## Data section:
.....

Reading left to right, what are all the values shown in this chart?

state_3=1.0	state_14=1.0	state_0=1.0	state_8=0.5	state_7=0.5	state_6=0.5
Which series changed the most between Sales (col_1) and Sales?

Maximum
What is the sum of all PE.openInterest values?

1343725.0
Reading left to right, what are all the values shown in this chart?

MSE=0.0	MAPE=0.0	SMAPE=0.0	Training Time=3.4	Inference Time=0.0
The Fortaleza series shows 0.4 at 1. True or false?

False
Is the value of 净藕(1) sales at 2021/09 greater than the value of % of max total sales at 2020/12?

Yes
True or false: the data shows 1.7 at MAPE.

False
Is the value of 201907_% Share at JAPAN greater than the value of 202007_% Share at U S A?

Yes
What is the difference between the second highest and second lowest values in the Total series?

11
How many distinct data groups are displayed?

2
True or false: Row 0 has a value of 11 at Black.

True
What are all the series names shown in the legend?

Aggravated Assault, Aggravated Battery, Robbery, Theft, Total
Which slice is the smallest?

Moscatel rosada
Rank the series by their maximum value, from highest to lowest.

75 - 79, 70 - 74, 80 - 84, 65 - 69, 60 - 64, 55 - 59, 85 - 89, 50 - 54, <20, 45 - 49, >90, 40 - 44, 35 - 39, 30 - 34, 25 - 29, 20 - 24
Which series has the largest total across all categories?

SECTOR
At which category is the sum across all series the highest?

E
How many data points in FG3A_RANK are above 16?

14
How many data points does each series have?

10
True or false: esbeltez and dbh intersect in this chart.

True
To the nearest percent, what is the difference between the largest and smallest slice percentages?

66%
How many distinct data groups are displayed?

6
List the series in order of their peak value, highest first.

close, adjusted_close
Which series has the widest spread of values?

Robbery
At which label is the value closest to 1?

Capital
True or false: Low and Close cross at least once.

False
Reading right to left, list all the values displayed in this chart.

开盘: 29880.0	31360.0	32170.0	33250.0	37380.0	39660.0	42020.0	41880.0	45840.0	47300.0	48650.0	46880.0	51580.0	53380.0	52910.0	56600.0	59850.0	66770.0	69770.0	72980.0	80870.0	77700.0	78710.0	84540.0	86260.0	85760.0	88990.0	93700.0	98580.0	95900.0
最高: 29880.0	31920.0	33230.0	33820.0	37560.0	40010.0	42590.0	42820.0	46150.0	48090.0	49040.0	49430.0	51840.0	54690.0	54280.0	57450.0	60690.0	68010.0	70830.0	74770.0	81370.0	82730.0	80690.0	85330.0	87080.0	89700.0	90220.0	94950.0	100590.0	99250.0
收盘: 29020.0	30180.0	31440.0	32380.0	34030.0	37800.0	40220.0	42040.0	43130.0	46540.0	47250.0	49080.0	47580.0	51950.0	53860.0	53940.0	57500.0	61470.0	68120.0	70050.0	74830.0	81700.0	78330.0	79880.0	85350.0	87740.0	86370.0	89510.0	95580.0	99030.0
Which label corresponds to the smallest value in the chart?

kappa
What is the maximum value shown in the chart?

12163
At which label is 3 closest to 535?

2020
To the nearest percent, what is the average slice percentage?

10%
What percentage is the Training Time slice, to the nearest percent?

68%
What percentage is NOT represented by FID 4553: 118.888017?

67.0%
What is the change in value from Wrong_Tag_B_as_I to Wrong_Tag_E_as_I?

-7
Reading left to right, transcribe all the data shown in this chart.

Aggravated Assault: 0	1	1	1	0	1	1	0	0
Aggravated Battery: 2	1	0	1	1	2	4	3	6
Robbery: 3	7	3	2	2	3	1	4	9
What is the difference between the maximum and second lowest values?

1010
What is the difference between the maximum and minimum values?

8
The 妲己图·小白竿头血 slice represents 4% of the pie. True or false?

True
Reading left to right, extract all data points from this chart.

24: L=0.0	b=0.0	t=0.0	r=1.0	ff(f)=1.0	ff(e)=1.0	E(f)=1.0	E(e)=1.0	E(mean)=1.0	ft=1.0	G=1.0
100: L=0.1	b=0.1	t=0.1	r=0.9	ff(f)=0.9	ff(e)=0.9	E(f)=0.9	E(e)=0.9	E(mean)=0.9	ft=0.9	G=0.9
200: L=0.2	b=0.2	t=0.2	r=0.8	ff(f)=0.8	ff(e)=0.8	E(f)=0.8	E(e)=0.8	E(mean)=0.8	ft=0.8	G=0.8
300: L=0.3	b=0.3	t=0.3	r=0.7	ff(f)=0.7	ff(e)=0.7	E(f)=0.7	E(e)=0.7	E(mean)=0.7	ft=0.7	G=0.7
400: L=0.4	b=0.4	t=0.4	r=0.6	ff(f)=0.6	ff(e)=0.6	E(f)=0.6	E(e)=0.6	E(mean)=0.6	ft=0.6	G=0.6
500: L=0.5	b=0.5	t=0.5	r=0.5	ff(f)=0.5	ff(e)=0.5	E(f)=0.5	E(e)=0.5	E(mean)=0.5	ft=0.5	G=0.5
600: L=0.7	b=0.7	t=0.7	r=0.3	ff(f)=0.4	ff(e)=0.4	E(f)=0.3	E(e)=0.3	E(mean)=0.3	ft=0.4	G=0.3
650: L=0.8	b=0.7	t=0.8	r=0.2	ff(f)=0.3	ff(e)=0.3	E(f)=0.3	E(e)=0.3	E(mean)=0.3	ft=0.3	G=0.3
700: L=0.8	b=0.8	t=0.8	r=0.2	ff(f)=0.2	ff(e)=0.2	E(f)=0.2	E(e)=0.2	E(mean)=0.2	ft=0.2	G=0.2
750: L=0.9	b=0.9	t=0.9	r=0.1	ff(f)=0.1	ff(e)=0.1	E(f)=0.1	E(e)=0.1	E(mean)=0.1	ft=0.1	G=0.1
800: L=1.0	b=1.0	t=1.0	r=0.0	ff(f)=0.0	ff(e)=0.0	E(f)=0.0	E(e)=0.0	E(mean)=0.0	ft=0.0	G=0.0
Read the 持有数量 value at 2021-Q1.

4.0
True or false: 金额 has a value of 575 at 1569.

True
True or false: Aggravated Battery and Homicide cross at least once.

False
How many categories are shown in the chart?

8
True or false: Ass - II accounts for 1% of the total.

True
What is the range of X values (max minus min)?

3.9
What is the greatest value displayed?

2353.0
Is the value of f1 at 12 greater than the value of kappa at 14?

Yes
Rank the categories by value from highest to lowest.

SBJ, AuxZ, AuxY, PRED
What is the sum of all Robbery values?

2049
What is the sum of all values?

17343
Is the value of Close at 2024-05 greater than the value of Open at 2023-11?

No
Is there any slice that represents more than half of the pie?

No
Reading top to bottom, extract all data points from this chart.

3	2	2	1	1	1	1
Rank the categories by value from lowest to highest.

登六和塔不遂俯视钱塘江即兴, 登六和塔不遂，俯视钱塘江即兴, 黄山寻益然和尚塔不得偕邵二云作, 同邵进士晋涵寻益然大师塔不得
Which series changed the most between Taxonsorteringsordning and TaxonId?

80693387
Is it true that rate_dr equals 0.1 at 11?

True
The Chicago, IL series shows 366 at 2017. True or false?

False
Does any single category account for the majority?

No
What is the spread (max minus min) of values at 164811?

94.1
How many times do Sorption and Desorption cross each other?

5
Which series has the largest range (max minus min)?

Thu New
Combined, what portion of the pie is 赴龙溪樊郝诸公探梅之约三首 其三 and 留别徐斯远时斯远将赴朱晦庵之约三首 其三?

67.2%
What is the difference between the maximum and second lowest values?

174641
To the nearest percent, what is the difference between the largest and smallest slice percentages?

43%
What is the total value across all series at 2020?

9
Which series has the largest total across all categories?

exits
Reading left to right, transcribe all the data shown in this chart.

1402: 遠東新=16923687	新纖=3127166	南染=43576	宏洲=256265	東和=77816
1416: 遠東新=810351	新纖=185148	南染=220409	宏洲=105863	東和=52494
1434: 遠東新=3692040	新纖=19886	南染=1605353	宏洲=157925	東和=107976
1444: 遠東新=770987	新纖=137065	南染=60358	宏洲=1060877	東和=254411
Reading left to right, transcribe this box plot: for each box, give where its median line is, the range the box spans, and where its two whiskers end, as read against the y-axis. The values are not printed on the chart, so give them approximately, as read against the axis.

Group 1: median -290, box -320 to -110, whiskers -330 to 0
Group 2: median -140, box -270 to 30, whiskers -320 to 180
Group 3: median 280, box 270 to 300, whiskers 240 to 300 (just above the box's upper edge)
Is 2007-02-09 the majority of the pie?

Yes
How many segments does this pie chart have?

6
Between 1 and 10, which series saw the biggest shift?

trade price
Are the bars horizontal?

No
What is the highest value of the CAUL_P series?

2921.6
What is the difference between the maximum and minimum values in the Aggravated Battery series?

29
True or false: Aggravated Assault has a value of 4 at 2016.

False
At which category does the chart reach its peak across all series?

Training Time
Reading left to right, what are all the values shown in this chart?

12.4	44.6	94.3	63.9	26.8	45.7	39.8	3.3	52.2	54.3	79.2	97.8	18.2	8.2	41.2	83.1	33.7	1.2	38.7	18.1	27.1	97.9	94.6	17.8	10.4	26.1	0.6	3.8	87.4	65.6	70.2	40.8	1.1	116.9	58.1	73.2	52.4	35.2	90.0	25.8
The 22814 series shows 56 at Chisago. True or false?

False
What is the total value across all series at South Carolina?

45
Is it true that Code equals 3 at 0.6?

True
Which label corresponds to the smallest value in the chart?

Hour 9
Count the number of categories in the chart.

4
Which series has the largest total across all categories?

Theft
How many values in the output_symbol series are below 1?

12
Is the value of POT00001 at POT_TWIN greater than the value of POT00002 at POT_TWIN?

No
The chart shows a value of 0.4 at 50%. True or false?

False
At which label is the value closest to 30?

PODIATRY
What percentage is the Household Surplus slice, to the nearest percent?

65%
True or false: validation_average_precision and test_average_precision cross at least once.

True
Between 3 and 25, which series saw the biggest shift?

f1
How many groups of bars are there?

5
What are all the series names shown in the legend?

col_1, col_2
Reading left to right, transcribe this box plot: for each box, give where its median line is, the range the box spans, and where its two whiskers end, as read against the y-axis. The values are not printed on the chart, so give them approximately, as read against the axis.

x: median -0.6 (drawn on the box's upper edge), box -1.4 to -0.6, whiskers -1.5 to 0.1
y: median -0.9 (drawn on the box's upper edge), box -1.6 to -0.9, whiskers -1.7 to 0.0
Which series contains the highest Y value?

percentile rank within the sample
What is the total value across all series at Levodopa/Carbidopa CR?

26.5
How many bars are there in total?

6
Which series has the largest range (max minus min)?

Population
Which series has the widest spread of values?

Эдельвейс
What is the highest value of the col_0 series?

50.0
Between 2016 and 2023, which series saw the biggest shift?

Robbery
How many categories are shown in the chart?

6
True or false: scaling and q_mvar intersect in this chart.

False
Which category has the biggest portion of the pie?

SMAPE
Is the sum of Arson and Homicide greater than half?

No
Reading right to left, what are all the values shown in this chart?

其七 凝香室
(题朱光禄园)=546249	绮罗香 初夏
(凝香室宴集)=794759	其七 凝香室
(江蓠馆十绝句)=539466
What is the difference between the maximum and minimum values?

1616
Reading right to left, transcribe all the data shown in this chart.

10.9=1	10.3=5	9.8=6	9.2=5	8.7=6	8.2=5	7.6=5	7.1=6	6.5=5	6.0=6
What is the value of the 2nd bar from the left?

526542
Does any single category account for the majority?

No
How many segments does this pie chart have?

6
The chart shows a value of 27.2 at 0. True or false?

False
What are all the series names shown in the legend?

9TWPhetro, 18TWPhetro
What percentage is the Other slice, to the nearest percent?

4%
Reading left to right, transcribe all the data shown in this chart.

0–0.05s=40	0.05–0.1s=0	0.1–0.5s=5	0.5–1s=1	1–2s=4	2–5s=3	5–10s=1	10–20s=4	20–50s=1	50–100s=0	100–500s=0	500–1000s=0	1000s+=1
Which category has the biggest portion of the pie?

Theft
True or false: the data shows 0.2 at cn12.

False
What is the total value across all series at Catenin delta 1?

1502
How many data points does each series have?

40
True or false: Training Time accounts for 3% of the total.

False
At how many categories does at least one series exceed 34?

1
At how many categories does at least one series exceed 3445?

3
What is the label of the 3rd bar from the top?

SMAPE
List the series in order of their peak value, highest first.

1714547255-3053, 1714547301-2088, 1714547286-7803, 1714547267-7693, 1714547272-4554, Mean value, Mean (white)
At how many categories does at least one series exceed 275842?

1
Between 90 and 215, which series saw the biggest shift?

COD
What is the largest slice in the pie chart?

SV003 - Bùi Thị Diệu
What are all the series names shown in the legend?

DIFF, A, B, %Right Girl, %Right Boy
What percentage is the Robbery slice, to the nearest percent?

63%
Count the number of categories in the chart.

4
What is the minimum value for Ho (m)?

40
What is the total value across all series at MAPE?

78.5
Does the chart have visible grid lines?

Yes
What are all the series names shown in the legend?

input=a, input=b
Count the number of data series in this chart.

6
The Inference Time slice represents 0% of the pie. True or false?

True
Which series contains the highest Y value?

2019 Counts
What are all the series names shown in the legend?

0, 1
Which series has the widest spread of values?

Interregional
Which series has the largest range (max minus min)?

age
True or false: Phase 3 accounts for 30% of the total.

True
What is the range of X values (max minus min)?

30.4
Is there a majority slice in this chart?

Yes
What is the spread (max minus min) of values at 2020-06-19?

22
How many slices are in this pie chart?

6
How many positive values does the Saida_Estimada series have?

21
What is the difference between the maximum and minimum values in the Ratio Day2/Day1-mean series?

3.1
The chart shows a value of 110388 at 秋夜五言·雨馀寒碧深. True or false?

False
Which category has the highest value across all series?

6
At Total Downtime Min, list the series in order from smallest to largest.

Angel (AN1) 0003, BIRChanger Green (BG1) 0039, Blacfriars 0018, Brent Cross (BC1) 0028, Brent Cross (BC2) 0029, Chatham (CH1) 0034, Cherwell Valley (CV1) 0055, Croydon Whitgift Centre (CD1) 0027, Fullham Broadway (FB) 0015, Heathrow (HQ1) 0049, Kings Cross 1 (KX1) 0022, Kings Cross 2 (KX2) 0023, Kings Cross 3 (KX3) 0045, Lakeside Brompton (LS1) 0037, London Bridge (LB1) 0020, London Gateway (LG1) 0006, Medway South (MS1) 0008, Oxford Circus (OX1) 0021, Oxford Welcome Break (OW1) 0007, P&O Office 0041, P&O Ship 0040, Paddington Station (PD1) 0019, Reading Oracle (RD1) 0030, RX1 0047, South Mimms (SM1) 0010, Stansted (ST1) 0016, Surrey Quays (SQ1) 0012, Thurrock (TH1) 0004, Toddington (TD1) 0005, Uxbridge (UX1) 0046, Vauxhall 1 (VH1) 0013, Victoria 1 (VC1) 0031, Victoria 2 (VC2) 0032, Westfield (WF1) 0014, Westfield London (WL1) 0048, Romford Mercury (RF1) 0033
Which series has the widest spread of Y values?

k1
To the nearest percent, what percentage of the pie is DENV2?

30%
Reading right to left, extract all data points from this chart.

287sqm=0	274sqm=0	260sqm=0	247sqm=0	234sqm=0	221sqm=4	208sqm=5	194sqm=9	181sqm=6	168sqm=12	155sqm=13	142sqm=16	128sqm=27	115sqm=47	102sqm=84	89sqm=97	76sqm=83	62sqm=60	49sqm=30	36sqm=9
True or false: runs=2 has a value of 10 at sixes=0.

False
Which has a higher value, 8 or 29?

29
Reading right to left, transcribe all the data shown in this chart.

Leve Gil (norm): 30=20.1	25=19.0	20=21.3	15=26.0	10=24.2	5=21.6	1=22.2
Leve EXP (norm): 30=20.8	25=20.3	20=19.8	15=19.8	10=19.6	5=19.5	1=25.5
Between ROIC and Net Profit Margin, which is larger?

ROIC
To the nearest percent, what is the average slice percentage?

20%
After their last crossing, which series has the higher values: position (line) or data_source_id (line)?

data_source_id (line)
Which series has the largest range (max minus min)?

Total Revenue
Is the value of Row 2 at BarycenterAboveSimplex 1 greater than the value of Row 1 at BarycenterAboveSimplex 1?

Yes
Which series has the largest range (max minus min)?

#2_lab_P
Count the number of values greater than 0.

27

.....

## Task:
Could you print, word for word, the part of the listing that runs from its first line through the line containing "Is the value of 净藕(1)", with both ends included?

## Result below:
Reading left to right, what are all the values shown in this chart?

state_3=1.0	state_14=1.0	state_0=1.0	state_8=0.5	state_7=0.5	state_6=0.5
Which series changed the most between Sales (col_1) and Sales?

Maximum
What is the sum of all PE.openInterest values?

1343725.0
Reading left to right, what are all the values shown in this chart?

MSE=0.0	MAPE=0.0	SMAPE=0.0	Training Time=3.4	Inference Time=0.0
The Fortaleza series shows 0.4 at 1. True or false?

False
Is the value of 净藕(1) sales at 2021/09 greater than the value of % of max total sales at 2020/12?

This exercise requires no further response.